As more and more wine today is sold on the basis of its performance in large comparative tastings, there is a natural pressure to make wines that will stand out in these rather artificial circumstances. It is just so easy for a taster to
fall for the most concentrated, most powerful wines – especially as these tend to overwhelm any more subtle wine tasted alongside. I strongly believe that this is factor in the increasing alcohol levels of wine around the world.

But many of us have the experience of comparing which wines get highest points in a tasting with the ones that are chosen to drink with a meal afterwards – easy to measure by the speed with which different bottles are emptied. There is frequently a lack of correlation since tasting is such a very different activity from drinking.

Which brings me to my next hobby horse. Am I mistaken or is wine's purpose to be drunk? More and more I find wines are so strong that I can only sip them if I am to avoid a terrible hangover. But what I enjoy about wine is its taste, with food. I want more mouthfuls of the stuff, not fewer. Stronger wine means less of it – not something that pleases me, anyway.
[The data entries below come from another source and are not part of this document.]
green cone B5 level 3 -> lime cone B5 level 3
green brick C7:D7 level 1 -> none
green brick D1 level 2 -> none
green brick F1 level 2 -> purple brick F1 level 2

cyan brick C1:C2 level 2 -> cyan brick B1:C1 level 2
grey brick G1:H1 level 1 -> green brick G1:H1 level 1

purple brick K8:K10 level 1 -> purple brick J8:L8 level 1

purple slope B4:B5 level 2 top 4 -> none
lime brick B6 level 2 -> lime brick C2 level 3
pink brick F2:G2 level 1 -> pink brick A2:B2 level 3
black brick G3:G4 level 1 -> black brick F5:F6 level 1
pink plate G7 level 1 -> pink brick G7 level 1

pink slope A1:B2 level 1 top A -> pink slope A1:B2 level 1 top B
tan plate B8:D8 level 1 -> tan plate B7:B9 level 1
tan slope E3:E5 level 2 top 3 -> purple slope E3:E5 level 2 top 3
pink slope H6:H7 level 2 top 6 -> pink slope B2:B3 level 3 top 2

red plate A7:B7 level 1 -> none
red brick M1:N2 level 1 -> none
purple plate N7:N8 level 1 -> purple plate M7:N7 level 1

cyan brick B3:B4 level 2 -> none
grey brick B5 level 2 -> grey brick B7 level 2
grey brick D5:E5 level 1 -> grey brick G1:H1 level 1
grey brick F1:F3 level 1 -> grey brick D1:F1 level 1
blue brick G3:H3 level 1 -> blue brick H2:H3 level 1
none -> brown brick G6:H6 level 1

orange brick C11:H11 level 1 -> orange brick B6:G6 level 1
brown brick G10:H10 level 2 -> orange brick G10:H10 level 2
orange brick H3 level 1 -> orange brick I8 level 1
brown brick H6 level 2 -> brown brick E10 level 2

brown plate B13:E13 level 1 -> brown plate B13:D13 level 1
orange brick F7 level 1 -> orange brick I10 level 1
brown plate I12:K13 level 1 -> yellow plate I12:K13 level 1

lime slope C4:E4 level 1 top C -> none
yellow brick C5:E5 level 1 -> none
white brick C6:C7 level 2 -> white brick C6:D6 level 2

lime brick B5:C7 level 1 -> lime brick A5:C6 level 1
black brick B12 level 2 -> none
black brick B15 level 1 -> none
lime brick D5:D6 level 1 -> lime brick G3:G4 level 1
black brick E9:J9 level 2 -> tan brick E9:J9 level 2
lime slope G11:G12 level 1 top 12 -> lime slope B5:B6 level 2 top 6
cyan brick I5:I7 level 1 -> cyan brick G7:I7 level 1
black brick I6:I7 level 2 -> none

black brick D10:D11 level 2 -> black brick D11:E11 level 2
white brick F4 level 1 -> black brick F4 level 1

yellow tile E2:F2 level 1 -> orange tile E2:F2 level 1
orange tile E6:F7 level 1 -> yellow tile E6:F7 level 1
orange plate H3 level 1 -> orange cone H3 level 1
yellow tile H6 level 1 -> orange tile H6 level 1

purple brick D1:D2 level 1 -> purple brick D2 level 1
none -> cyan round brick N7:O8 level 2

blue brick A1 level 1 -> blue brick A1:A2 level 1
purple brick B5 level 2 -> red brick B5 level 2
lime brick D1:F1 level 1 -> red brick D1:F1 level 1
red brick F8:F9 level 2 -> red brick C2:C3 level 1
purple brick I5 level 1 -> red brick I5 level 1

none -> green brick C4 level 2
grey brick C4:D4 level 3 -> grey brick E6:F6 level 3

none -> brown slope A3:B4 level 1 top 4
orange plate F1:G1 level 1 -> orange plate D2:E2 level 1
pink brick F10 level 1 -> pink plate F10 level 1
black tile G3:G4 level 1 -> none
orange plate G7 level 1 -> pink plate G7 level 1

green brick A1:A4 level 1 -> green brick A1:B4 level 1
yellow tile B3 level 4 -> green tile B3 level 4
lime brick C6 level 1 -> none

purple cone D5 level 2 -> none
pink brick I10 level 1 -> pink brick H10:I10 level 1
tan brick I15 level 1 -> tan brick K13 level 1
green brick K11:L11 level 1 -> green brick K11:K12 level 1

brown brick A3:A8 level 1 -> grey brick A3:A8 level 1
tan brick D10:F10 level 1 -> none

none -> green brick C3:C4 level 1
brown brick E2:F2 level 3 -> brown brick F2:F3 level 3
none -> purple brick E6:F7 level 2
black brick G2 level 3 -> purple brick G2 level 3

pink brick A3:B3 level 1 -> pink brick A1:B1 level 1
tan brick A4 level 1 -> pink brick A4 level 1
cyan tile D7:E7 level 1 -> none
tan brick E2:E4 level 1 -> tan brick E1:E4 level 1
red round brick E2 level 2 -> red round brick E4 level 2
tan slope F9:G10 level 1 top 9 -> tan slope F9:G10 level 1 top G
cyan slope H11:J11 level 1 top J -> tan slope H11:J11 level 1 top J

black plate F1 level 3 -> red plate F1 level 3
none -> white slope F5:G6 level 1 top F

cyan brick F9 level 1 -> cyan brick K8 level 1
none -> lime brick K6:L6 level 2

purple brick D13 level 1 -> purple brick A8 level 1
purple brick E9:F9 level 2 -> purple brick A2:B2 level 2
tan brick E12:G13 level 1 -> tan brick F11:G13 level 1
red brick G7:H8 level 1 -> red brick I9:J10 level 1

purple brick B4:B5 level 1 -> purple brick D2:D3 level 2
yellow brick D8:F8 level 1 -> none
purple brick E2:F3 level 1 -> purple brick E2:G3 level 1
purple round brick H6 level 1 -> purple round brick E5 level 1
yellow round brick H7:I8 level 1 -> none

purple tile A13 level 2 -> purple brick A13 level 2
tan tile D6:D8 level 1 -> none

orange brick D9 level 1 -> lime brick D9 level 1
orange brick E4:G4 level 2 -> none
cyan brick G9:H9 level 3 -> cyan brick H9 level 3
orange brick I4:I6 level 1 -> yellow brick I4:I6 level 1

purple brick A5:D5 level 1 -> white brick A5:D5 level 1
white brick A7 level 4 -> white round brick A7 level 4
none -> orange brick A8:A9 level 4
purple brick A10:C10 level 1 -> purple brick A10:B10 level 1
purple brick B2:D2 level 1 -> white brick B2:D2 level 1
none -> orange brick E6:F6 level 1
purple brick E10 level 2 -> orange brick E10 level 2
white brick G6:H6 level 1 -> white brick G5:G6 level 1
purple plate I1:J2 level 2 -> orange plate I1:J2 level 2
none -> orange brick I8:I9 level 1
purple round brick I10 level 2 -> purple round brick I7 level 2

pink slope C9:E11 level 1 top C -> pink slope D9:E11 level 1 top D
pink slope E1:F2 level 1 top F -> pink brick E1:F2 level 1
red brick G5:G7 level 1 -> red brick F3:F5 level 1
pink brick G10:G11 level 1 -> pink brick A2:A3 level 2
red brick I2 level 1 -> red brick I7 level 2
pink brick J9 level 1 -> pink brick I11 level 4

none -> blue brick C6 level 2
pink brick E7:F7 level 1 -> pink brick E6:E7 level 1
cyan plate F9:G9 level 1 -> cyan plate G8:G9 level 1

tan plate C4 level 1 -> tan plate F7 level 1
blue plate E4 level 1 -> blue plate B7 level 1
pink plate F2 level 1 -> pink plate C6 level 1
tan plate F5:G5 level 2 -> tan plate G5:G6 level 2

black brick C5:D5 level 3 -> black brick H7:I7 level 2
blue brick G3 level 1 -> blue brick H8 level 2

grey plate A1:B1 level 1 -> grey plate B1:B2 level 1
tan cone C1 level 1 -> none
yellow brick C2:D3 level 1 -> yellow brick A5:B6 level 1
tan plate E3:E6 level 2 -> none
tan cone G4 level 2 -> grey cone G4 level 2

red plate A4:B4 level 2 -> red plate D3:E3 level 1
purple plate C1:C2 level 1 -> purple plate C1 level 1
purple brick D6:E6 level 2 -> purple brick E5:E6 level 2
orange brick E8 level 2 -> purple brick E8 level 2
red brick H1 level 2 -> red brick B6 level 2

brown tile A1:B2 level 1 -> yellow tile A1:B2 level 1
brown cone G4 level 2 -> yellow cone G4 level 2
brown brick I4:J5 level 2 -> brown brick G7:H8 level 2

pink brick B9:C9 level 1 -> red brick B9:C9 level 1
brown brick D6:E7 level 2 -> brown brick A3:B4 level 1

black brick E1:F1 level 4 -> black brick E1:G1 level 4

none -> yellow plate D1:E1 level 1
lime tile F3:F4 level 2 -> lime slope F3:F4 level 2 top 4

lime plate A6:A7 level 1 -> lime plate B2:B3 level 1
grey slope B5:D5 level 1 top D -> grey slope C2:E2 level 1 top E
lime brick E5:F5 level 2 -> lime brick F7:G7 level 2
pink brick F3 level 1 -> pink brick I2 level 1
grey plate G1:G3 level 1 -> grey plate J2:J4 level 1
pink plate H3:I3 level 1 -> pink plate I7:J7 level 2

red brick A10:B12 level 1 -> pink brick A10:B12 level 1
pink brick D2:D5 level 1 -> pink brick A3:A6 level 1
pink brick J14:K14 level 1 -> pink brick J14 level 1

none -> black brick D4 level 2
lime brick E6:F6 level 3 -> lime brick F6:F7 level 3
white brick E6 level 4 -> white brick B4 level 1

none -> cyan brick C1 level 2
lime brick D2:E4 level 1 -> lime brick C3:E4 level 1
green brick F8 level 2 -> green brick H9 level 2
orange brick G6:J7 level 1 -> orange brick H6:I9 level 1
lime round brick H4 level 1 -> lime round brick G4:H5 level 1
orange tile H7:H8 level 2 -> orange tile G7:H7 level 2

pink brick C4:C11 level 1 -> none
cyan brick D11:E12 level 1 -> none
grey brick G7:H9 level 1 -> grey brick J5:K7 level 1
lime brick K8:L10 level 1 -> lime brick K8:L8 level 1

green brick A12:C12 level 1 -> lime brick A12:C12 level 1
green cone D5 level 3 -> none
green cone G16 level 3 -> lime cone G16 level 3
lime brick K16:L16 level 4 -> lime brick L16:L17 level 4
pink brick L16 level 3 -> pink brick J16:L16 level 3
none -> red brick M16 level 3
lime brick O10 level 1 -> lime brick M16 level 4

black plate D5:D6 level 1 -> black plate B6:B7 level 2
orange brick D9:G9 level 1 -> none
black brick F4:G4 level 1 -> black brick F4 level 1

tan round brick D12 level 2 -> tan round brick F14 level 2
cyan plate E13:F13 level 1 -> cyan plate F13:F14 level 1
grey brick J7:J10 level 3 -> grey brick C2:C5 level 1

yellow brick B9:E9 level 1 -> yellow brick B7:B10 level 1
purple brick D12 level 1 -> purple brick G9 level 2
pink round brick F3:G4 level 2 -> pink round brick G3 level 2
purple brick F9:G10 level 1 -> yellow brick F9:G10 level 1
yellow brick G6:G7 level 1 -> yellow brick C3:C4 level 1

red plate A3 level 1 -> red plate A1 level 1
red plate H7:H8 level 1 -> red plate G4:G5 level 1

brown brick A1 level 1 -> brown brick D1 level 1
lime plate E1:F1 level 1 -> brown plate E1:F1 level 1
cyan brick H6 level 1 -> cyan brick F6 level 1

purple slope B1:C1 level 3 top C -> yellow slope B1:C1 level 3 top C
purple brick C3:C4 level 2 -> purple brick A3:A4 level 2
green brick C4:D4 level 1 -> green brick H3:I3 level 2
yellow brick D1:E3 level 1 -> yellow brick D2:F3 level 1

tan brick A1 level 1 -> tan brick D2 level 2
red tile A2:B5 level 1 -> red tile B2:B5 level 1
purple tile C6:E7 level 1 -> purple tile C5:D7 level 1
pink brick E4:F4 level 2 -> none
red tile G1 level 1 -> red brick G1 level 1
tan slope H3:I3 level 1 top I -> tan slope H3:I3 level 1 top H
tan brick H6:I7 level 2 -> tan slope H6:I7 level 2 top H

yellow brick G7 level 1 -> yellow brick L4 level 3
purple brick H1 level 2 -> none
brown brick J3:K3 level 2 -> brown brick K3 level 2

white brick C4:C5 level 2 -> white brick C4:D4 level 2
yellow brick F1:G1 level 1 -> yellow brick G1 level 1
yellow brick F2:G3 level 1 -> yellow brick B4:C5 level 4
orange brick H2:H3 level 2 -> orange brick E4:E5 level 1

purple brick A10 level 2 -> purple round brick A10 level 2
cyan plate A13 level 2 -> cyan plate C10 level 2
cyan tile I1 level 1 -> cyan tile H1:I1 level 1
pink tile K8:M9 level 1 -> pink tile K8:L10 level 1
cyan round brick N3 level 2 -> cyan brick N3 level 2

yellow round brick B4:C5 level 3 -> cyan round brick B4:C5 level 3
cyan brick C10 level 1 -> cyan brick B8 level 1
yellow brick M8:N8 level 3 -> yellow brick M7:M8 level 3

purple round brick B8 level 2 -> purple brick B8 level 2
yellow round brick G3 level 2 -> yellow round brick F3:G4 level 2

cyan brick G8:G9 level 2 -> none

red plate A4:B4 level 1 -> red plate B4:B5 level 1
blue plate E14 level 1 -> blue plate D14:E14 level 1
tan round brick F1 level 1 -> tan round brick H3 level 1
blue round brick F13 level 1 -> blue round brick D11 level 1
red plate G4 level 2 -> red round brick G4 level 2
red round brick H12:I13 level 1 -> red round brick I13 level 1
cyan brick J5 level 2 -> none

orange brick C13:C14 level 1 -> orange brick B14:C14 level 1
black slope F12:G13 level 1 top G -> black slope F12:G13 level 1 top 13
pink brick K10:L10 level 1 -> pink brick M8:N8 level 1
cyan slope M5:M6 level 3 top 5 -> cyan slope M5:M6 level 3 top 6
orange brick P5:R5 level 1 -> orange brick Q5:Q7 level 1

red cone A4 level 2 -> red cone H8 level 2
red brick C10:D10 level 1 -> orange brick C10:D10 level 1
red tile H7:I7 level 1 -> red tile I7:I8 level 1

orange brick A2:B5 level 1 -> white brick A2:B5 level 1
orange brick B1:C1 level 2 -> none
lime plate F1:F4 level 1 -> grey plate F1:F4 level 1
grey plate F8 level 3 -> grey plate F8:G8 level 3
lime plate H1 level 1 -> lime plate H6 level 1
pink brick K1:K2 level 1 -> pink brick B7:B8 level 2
So what is to be done? Is there any way of slowing grapes' accumulation of sugar in high temperatures to allow physiological ripening more of a chance to be concurrent?

I have never claimed any practical expertise as a vine-grower or winemaker. My role is entirely parasitical. But I am not the only one to wonder whether the fashion for smaller and smaller crop levels is not partly to blame. The fewer grapes a vine is required to ripen, the faster it will ripen them. Perhaps the current vogue for crop-thinning, simply hacking off bunches halfway through the season, may have gone too far?

Winemaker Greg La Follette and, especially, viticulturist Greg Bjornstad, experienced consultants now working together at Tandem Winery in Sonoma, have focussed on this particular problem. They suggest that the key, in warm regions where irrigation is allowed, is to withhold water, and dramatically
reduce fertilisers, in the early part of the growing season. The purpose is to trick the vine into using available carbohydrates not into the easy, default position of growing vegetation but into the more taxing business of building phenolics (which happens in a much narrower, lower temperature range than accumulating sugar) as early as possible. They also argue that this mild water deficit early on encourages fewer and smaller berries per cluster, which has been shown to result in better quality wine.

There is clearly a need for yet more work on this, and I suspect the need will become more pressing as we experience more and more exceptionally hot summers.